It's easier to deal with the singularities if we scale the direction field by Sin[x]. Since only one streamline needs updating when the initial condition is changed, we aim for code that does only that. Applying Dynamic to a plot inside Show, e.g. Show[p1, Dynamic[p2]], does not work, so I extract the graphics from the stream plot, apply Dynamic and rewrap in Graphics. Try it with Graphics@Dynamic@First@ omitted and you'll see a tremendous slow-down; there is still a big difference even if the first StreamPlot is computed once and passed to Manipulate in a variable, because all the graphics are updated even though they don't change.

Manipulate[
Show[
StreamPlot[{Sin[x], -Cos[y]},
{x, -4, 4}, {y, -4, 4},
StreamColorFunction -> "Rainbow", StreamPoints -> Fine],
Graphics@Dynamic@First@
StreamPlot[{Sin[x], -Cos[y]},
{x, -4, 4}, {y, -4, 4},
StreamColorFunction -> Red, StreamPoints -> {{{p0, Red}}}]
],
{{p0, {1.5, 1}}, {-4, -4}, {4, 4}, Locator}]
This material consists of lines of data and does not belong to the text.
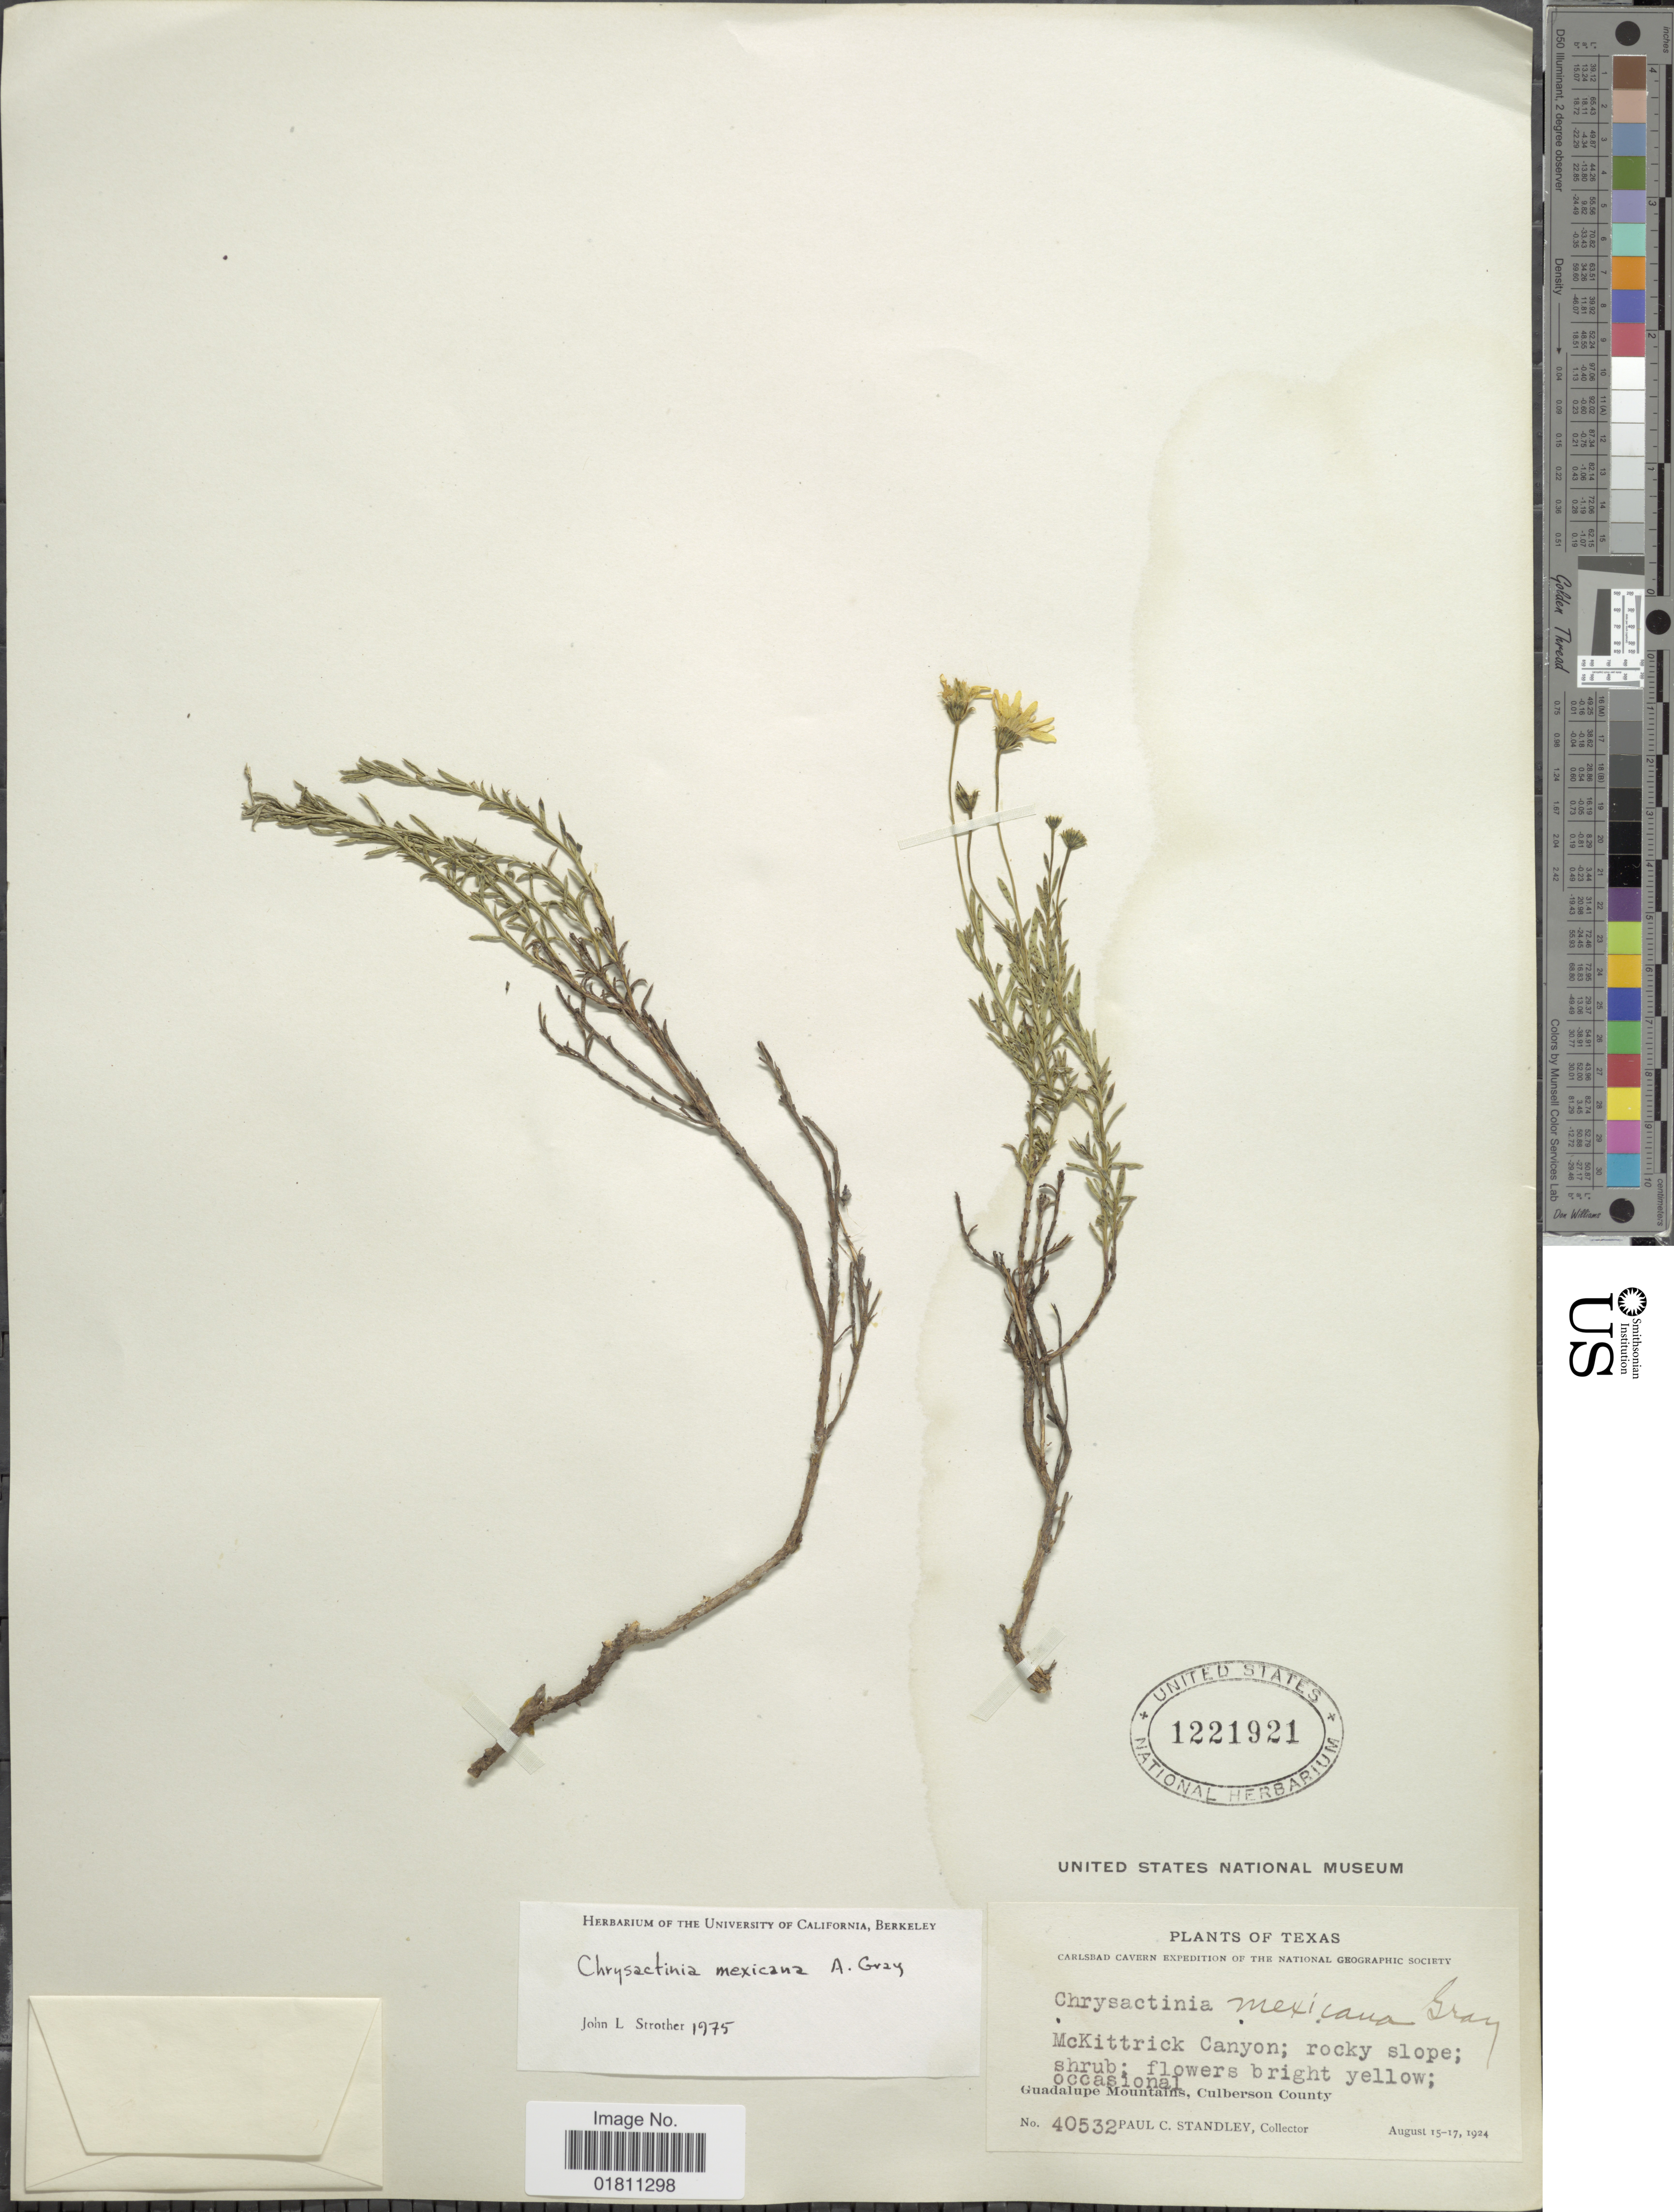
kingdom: Plantae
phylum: Tracheophyta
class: Magnoliopsida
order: Asterales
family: Asteraceae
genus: Chrysactinia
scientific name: Chrysactinia mexicana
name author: A. Gray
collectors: P. C. Standley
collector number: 40532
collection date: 1924-08-15/1924-08-17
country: United States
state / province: Texas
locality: McKittrick Canyon, Guadalupe Mountains, Culberson County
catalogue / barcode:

• I really like your streamplot better, with the coloring and I especially like the point selector rather than choosing x and y points. I was trying to show the solution the the differential equation on top of the stream plot, which is the red line in my manipulate function. The OP didn't state this in the question but in a comment to it, and I like how it shows the slope of the solution has the same direction as the arrows only at the point selected. If I had more time, I bet you could make it so you don't have to put the DSolve inside the Manipulate. Mar 8, 2016 at 19:41
• Or maybe I'm missing it altogether and you are plotting the solution and not having to use DSolve. I'm in no way a mathematician so I miss things like that Mar 8, 2016 at 19:45
• @JasonB Yes the red line is a solution. Note there are both an analytic (in the math. sense) and an algebraic viewpoint to what a solution is. Analytically, a solution is a function defined on an interval, such that the values of the function and its derivative satisfy the ODE throughout the interval. The ODE has singularities where Sin[x] == 0. So a solution in this sense is only defined between successive multiples of Pi. This is what NDSolve returns. OTOH, DSolve returns an algebraic expression in terms of periodic trig. fns. Mar 8, 2016 at 19:56
• So does streamplot use DSolve under the hood when you supply the streampoints? (I could look that up myself tomorrow lol) Mar 8, 2016 at 20:13
• @JasonB No, NDSolve. Mar 8, 2016 at 20:14

I may not be understanding the question correctly, but if you wish to show the stream field under solutions, perhaps this is a method:

Manipulate[
Module[{soln},
soln = Quiet@
DSolve[{y'[x] == -Cos[y[x]]/Sin[x], y[x0] == y0}, y[x], x];
Show[
StreamPlot[{1, -Cos[y]/Sin[x]}, {x, -4, 4}, {y, -4, 4},
StreamColorFunction -> "Rainbow", StreamPoints -> Fine],
Plot[y[x] /. soln, {x, -4, 4}, PlotStyle -> Directive[Thick, Red],
PlotPoints -> 60],
Graphics@{PointSize[Large], Blue, Point[{x0, y0}]}
]
],
{{x0, 1.5}, -4, 4, Appearance -> "Open"},
{{y0, 1}, -4, 4, Appearance -> "Open"}]
`